**页面摘录**
○ ○ ○ ○ ○ ○ ○
同步IO意味着当我在进行IO操作时,即使是非阻塞I/O,还是需要进程不断地check,不断地询问数据包是否准备好,看上面的例子也可以直观地看到。

而异步I/O则不同,进程会将I/O操作交给内核做,自己可以去做其他的工作,直到内核完成了数据从内科空间到用户空间的拷贝,通过发出信号告诉进程已经完成,再执行其他操作。

后续我会利用Python进程异步编程。

信号驱动IO

套接字使用信号驱动主要需要进程执行三步:

  1. 建立 SIGIO 信号处理程序
  2. 建立套接字属主
  3. 开启该套接字的信号驱动式 I/O

大体流程:

信号驱动式会通过系统调用先建立 SIGIO 的信号处理函数, 立即返回, 当内核准备好数据, 向用户进程发送 SIGIO 信号, 此时进程可以开始使用 recvfrom 系统调用, 将数据从内核空间拷贝到用户空间。

在Python3中已经有实现好的Selectors:

Classes hierarchy:
BaseSelector
+-- SelectSelector
+-- PollSelector
+-- EpollSelector
+-- DevpollSelector
+-- KqueueSelector

它都在selectors.py这个文件中实现了,我就全部粘贴过来吧。

"""Selectors module.

This module allows high-level and efficient I/O multiplexing, built upon the
`select` module primitives.
"""


from abc import ABCMeta, abstractmethod
from collections import namedtuple
from collections.abc import Mapping
import math
import select
import sys


# generic events, that must be mapped to implementation-specific ones
EVENT_READ = (1 << 0)
EVENT_WRITE = (1 << 1)


def _fileobj_to_fd(fileobj):
    """Return a file descriptor from a file object.

    Parameters:
    fileobj -- file object or file descriptor

    Returns:
    corresponding file descriptor

    Raises:
    ValueError if the object is invalid
    """
    if isinstance(fileobj, int):
        fd = fileobj
    else:
        try:
            fd = int(fileobj.fileno())
        except (AttributeError, TypeError, ValueError):
            raise ValueError("Invalid file object: "
                             "{!r}".format(fileobj)) from None
    if fd < 0:
        raise ValueError("Invalid file descriptor: {}".format(fd))
    return fd


SelectorKey = namedtuple('SelectorKey', ['fileobj', 'fd', 'events', 'data'])

SelectorKey.__doc__ = """SelectorKey(fileobj, fd, events, data)

    Object used to associate a file object to its backing
    file descriptor, selected event mask, and attached data.
"""
if sys.version_info >= (3, 5):
    SelectorKey.fileobj.__doc__ = 'File object registered.'
    SelectorKey.fd.__doc__ = 'Underlying file descriptor.'
    SelectorKey.events.__doc__ = 'Events that must be waited for on this file object.'
    SelectorKey.data.__doc__ = ('''Optional opaque data associated to this file object.
    For example, this could be used to store a per-client session ID.''')

class _SelectorMapping(Mapping):
    """Mapping of file objects to selector keys."""

    def __init__(self, selector):
        self._selector = selector

    def __len__(self):
        return len(self._selector._fd_to_key)

    def __getitem__(self, fileobj):
        try:
            fd = self._selector._fileobj_lookup(fileobj)
○ ○ ○ ○ ○ ○ ○
**所附记录**
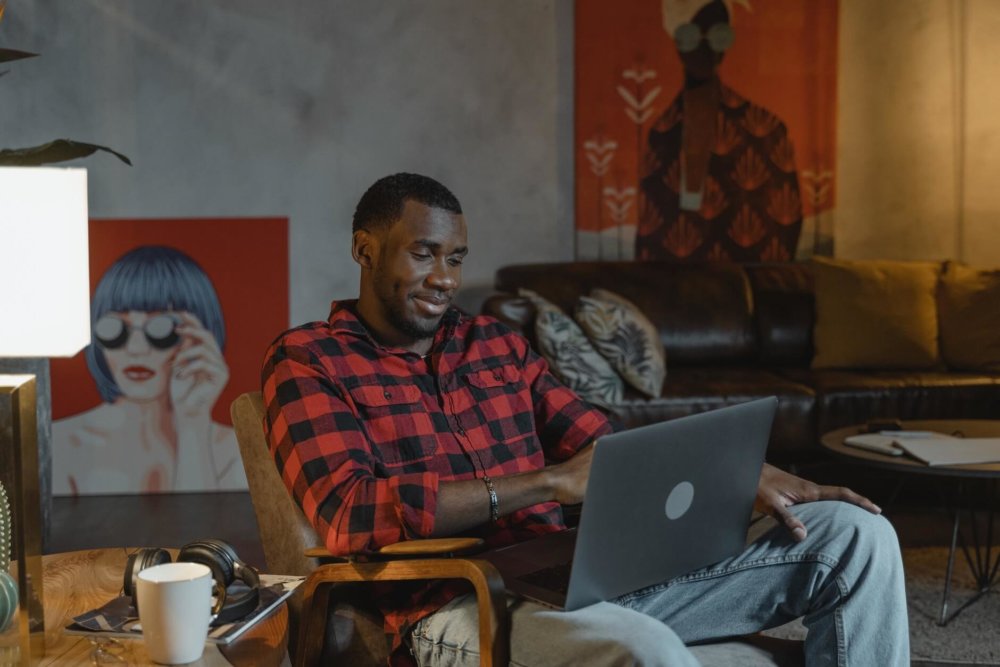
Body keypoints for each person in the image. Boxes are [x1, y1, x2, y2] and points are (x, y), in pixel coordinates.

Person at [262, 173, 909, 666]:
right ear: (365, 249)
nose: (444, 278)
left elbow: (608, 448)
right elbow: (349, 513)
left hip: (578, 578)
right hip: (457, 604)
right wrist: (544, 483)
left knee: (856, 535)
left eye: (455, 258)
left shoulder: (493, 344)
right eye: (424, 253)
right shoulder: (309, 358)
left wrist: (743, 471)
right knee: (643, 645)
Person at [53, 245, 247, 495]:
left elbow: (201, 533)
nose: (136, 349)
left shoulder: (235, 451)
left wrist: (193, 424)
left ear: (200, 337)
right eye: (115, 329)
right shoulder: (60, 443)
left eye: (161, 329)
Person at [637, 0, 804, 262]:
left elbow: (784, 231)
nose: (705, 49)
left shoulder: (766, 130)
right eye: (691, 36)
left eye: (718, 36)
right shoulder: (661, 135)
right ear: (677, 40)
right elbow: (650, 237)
○ ○ ○ ○ ○ ○ ○
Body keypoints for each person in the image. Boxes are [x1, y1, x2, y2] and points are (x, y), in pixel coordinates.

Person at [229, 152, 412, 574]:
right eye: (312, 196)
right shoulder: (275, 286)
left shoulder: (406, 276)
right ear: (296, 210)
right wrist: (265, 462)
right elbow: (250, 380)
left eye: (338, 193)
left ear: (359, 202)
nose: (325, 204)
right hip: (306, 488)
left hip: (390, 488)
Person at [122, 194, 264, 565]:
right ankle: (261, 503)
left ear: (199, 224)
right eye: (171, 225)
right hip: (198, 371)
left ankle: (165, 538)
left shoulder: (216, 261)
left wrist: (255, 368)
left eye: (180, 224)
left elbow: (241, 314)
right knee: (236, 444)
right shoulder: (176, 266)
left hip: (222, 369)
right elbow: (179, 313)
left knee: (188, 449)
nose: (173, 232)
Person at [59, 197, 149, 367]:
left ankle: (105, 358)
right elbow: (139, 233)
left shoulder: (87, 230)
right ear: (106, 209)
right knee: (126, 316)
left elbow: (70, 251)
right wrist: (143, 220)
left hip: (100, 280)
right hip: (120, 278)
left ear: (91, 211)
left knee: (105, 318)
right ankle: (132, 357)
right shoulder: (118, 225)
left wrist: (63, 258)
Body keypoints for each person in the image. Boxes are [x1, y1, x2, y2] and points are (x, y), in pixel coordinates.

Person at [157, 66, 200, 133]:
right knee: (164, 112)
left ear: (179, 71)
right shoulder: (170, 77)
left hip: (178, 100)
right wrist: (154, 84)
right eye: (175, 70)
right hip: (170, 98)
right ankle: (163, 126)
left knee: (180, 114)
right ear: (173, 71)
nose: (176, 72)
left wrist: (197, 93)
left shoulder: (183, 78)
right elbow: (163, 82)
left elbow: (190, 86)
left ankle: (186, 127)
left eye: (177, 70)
○ ○ ○ ○ ○ ○ ○
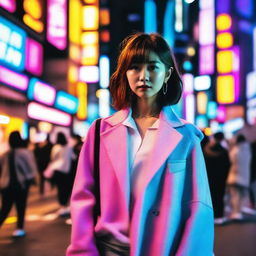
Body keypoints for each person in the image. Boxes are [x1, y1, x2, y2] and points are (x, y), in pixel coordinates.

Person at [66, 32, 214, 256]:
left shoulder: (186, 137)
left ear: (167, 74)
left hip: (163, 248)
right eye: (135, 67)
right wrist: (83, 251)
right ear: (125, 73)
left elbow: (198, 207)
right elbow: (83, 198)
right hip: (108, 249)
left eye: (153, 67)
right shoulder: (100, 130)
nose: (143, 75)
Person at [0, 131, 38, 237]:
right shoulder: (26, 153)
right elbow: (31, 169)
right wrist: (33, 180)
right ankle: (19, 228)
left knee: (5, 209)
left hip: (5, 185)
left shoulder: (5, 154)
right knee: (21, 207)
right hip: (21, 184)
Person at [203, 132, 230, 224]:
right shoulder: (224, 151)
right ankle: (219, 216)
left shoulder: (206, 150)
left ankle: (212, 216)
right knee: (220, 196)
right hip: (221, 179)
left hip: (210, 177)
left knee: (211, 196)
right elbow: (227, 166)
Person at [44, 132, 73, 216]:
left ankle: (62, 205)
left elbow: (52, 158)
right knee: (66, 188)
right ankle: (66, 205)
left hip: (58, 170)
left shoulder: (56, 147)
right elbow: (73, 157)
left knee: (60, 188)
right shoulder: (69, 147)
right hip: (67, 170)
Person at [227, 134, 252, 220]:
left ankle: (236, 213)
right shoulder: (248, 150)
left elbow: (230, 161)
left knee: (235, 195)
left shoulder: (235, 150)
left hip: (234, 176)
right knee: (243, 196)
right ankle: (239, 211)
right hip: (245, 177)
○ ○ ○ ○ ○ ○ ○
从前面那篇讲解同步与异步I/O及Python selectors模块源码的页面摘录的最后一行之后接着往下续写。

**书面回答**
            return self._selector._fd_to_key[fd]
        except KeyError:
            raise KeyError("{!r} is not registered".format(fileobj)) from None

    def __iter__(self):
        return iter(self._selector._fd_to_key)


class BaseSelector(metaclass=ABCMeta):
    """Selector abstract base class.

    A selector supports registering file objects to be monitored for specific
    I/O events.

    A file object is a file descriptor or any object with a `fileno()` method.
    An arbitrary object can be attached to the file object, which can be used
    for example to store context information, a callback, etc.

    A selector can use various implementations (select(), poll(), epoll()...)
    depending on the platform. The default `Selector` class uses the most
    efficient implementation on the current platform.
    """

    @abstractmethod
    def register(self, fileobj, events, data=None):
        """Register a file object.

        Parameters:
        fileobj -- file object or file descriptor
        events  -- events to monitor (bitwise mask of EVENT_READ|EVENT_WRITE)
        data    -- attached data

        Returns:
        SelectorKey instance

        Raises:
        ValueError if events is invalid
        KeyError if fileobj is already registered
        OSError if fileobj is closed or otherwise is unacceptable to
                the underlying system call (if a system call is made)

        Note:
        OSError may or may not be raised
        """
        raise NotImplementedError

    @abstractmethod
    def unregister(self, fileobj):
        """Unregister a file object.

        Parameters:
        fileobj -- file object or file descriptor

        Returns:
        SelectorKey instance

        Raises:
        KeyError if fileobj is not registered

        Note:
        If fileobj is registered but has since been closed this does
        *not* raise OSError (even if the wrapped syscall does)
        """
        raise NotImplementedError

    def modify(self, fileobj, events, data=None):
        """Change a registered file object monitored events or attached data.

        Parameters:
        fileobj -- file object or file descriptor
        events  -- events to monitor (bitwise mask of EVENT_READ|EVENT_WRITE)
        data    -- attached data

        Returns:
        SelectorKey instance

        Raises:
        Anything that unregister() or register() raises
        """
        self.unregister(fileobj)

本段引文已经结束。